Algodón en Harlem, Chester Himes
Qué
bueno que es volver a leer a un clásico. Hacía una punta de años que no me
encontraba con el viejo Chester y con sus dos monstruos, Ataúdes Ed Jones y Sepulturero
Johnson. La lectura de un clásico suele tener un efecto especial en mí, una
sensación de orden, de que las cosas (las novelas en este caso, el género negro
todo) vuelven a estar en su lugar. En este sentido, es una práctica recomendable
aquella de “volver a las fuentes”, a leer a los tipos que inventaron todo esto.
Que dejaron su huella. ¿Quién puede dudar que Chester Himes fue uno de ellos?
Esta
novela, como todas las protagonizadas por los dos detectives, también
transcurre en Harlem. Que en los años sesenta todavía era un barrio bajo. Un ghetto. La pobreza y la exclusión lo
hacían el escenario ideal para situar novelas negras, si uno quería hablar de
los temas de los que Chester Himes siempre quiso hablar.
En
Algodón en Harlem la “anécdota” es el
robo (“modalidad comando” dirían hoy los cronistas cómodos de la tele) de
ochenta y siete mil dólares durante un evento popular de tintes religiosos.

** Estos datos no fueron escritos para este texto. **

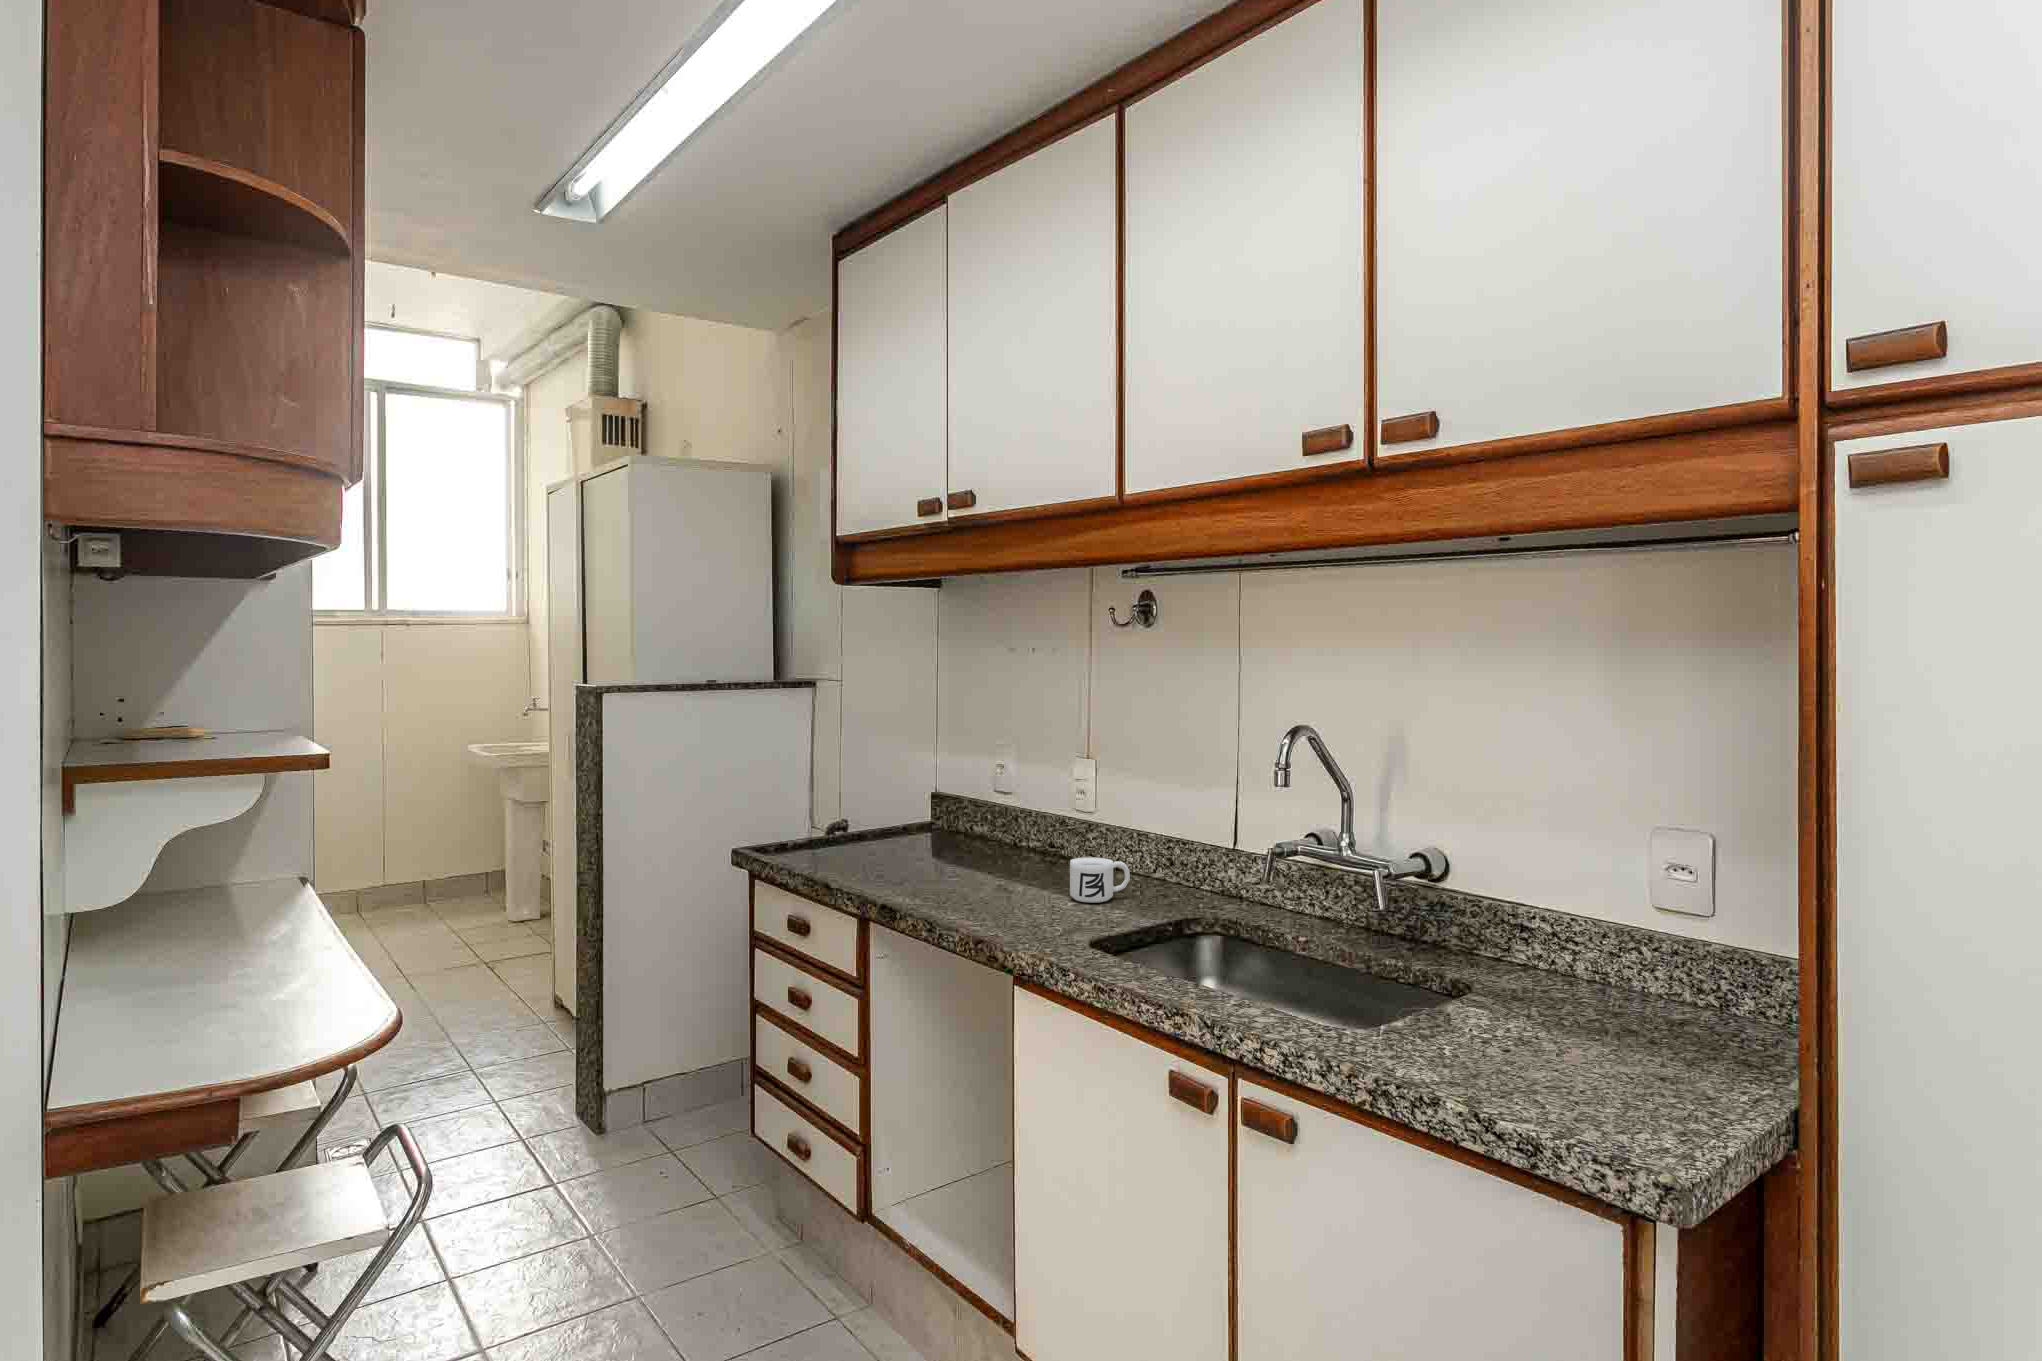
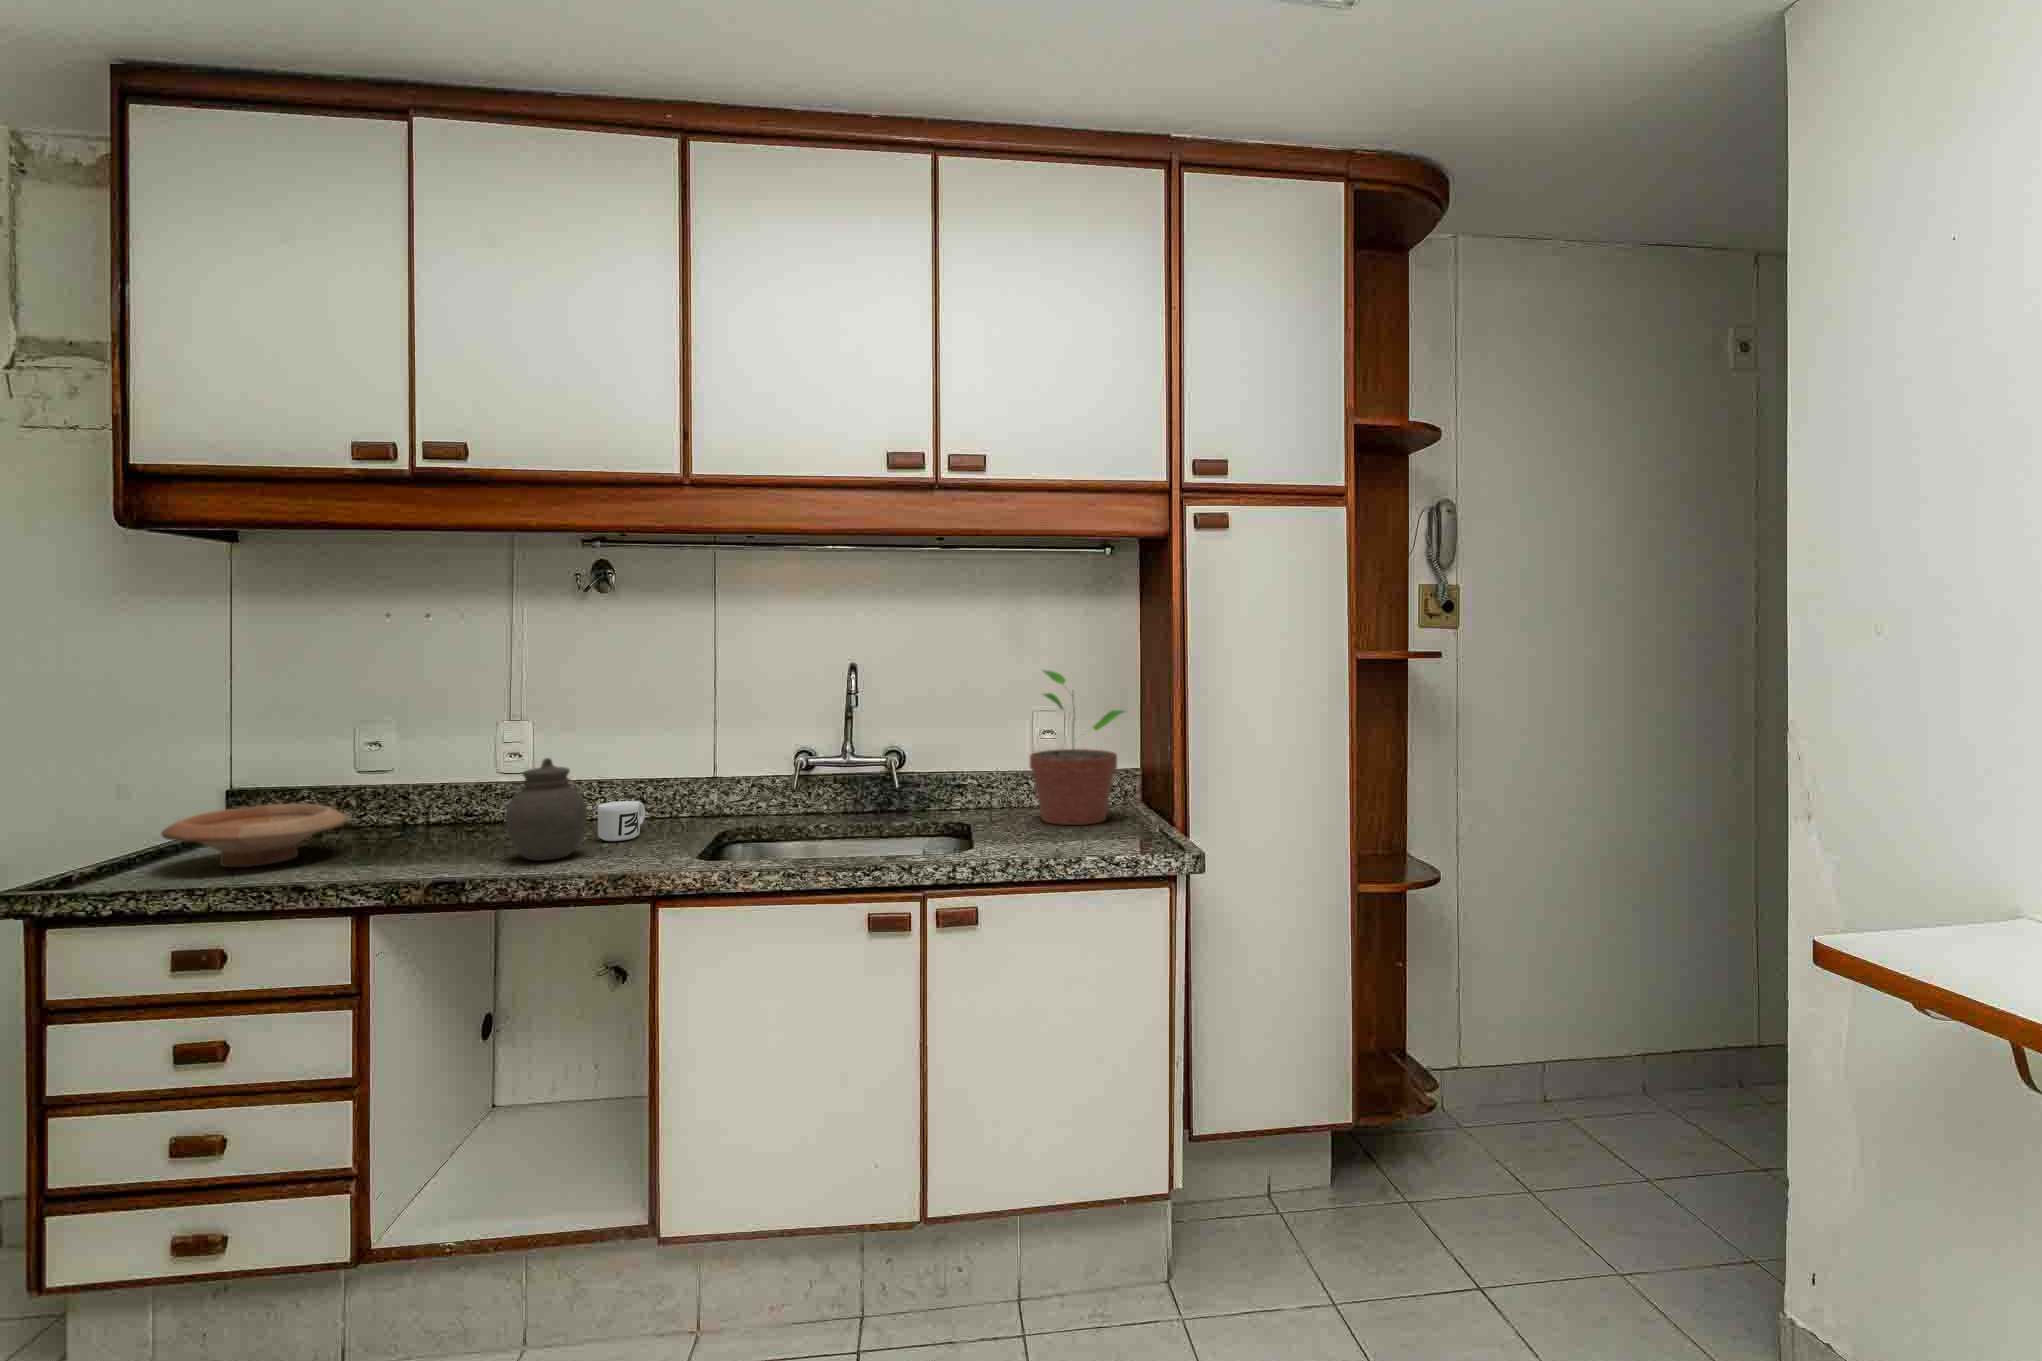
potted plant: none [1555,754,1742,1056] -> present [1030,670,1125,825]
jar: none [954,800,1031,907] -> present [505,758,588,861]
wooden bowl: none [810,808,933,860] -> present [161,804,348,867]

Por supuesto, Ataúdes y Sepulturero serán los encargados de
resolver el caso. Y hasta ahí, es una novela del montón.
La
literatura de Himes se empieza a despegar de ese ordinario suceso policial
cuando sabemos más detalles de la trama. Veamos: el botín robado está formado
por los aportes de familias negras que entregaron todos sus ahorros (87 familias,
cada una ¡mil dólares!) a cambio de una promesa. Unas hectáreas de tierra, una
mula, unas semillas, y un viaje a África, la tierra prometida, el lugar de la
libertad. Si bien la víctima aparente del robo es el “Movimiento de regreso a
África”, liderado por el reverendo O’Malley, las víctimas reales son los negros
de Harlem que han sido convencidos por él. Engañados sería una palabra más
adecuada, ya que el carismático reverendo no es otro que Deke O’Hara, un ladrón
que acaba de salir de la cárcel y que ha montado el “movimiento” para hacerse
con el dinero de los ingenuos.
Sucede
que los ladrones esconden el botín en una bala de algodón (no en una bolsa, no
en una caja ni en ninguna otra cosa: en una bala de algodón), y la pierden
durante la huida. De modo que, instantáneamente, Harlem hierve con un montón de
gente buscando el botín: los detectives, el propio Deke, los ladrones. Y hasta el
sospechoso Coronel Calhoun, un atildado caballero sureño que aparece al frente
de un nuevo “Movimiento de regreso al Sur”. Propone a las familias que vuelvan
al “feliz Sur” en lugar de ir a hambrearse a “la desdichada África”. El
coronel, que luce distintivos de los Confederados, ofrece mil dólares a quienes
se sumen siempre y cuando se presenten trayendo … una bala de algodón.
Ataúdes Ed y Sepulturero Jones caminan entonces el barrio, ese escenario de la
negritud. Se hundirán en calles sucias, tomarán sus copas en bares oscuros,
hablarán con ladrones, prostitutas, estafadores. Cuando parece que están
trabajando para resolver el caso, siguiendo las órdenes de sus jefes, ellos
están, en realidad, haciendo otra cosa. Ataúdes
y Sepulturero están persiguiendo
justicia. Que no siempre es lo mismo que resolver un caso. Los dos detectives
—brutales y violentos hasta un nivel que hoy sería señalado por el dedo
biempensante— persiguen justicia porque tienen una muy clara conciencia de lo que
significa ser negro en los Estados Unidos, incluso en la liberal Nueva York de los
sesenta. Aún trabajando bajo las órdenes de policías blancos —el teniente
Anderson, con el que hay un mutuo respeto— esta conciencia está presente en
toda la actividad de los detectives, y podría decirse que es el núcleo mismo de
la literatura de Himes. Que, no por casualidad, es novela negra de la mejor.
Luego
de su paso por la cárcel, Himes comienza a ganarse la vida escribiendo relatos.
Su temática siempre gira acerca del racismo y la opresión de la gente de color.
Dada su maestría para los diálogos, sus vívidas descripciones, su manejo del
humor y del sarcasmo, resulta hasta natural que Himes haya adoptado la novela
negra como vehículo para expresarse, dejándonos algunas de las obras más importantes
del género.
Merece
mención aparte la traducción de E. Mallorquí. No suelo juzgar por buenas o
malas a las traducciones. Casi nunca tengo a mano versiones originales como
para emitir esa clase de juicio. Sí puedo decir cuando una traducción suena ardua o forzada (desconcierta el uso indistinto de los apodos Coffins y
Grave Digger y sus versiones en
castellano) o demasiado castiza para nosotros los americanos. Y esta tiene casi
todos esos problemitas. Eso sí: al menos me dejó palabras como canguelo, corruscante y gorrinos.